Companies in the middle three quintiles have a less than 10 per cent chance of moving to the top quintile, says the book. It goes on to identify key factors that contribute to an average company’s ability to move up the power curve and the key idea here is that big moves (not incremental moves) around five areas — capital re-allocation, M&A, productivity improvement, moves to differentiate and capital infusion — are most correlated to winning strategies.

According to the McKinsey strategists, CEOs should focus their resources on one or two businesses instead of spreading it like peanut butter on toast across 8-10 businesses. “You’re far more likely to make a major move up the power curve if one or two businesses break out. Spreading resources evenly gives too much to those businesses that are unlikely to succeed in a significant way while depriving the one or two that could turn into huge opportunities,” Smit explains. The social side of strategy, where managers come with their own agendas, can influence resource allocation which CEOs should resist.

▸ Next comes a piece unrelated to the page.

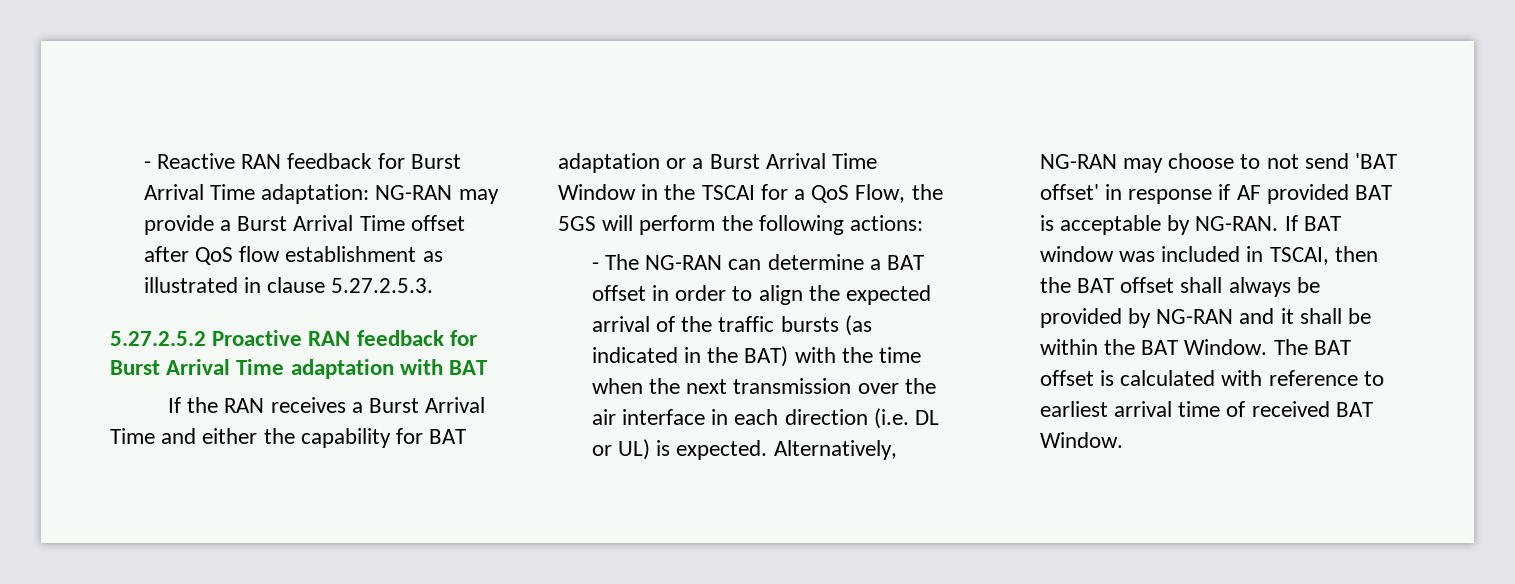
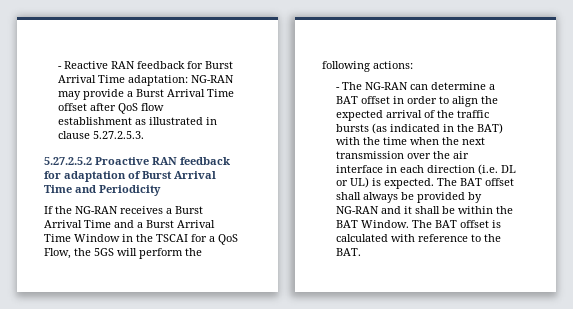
[110,359,489,379] Burst Arrival Time adaptation with BAT -> [64,171,216,182] [44,185,161,196] adaptation of Burst Arrival Time and Periodicity
[224,398,265,413] RAN -> [75,206,118,214] NG-RAN
[202,428,467,448] [558,153,687,173] either the capability for BAT adaptation or -> (134, 224) none
[773,440,897,460] [1039,153,1398,173] [1039,184,1393,204] [1039,215,1341,235] [1039,246,1378,265] [1039,277,1071,293] Alternatively, NG-RAN may choose to not send 'BAT offset' in response if AF provided BAT is acceptable by NG-RAN. If BAT window was included in TSCAI, then the -> [437,178,458,186] The
[1039,401,1373,417] [1039,432,1123,448] earliest arrival time of received BAT Window. -> [484,234,502,242] [336,248,362,256] the BAT.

Finally, Smit says corporates require eight big shifts in the way they prepare strategy in order to be assured of success. The shifts are: from annual planning to strategy as a journey; from saying “yes” to all plans to debating real alternatives; from a “peanut butter” approach of spreading resources to picking the 1-in-10s; from merely approving budgets to making “big moves”; from budget inertia to liquid resources; from sandbagging or risk-avoidance to open-risk portfolios; from “you are your numbers” to a holistic perspective on performance and, lastly, from long-range planning to forcing the first step.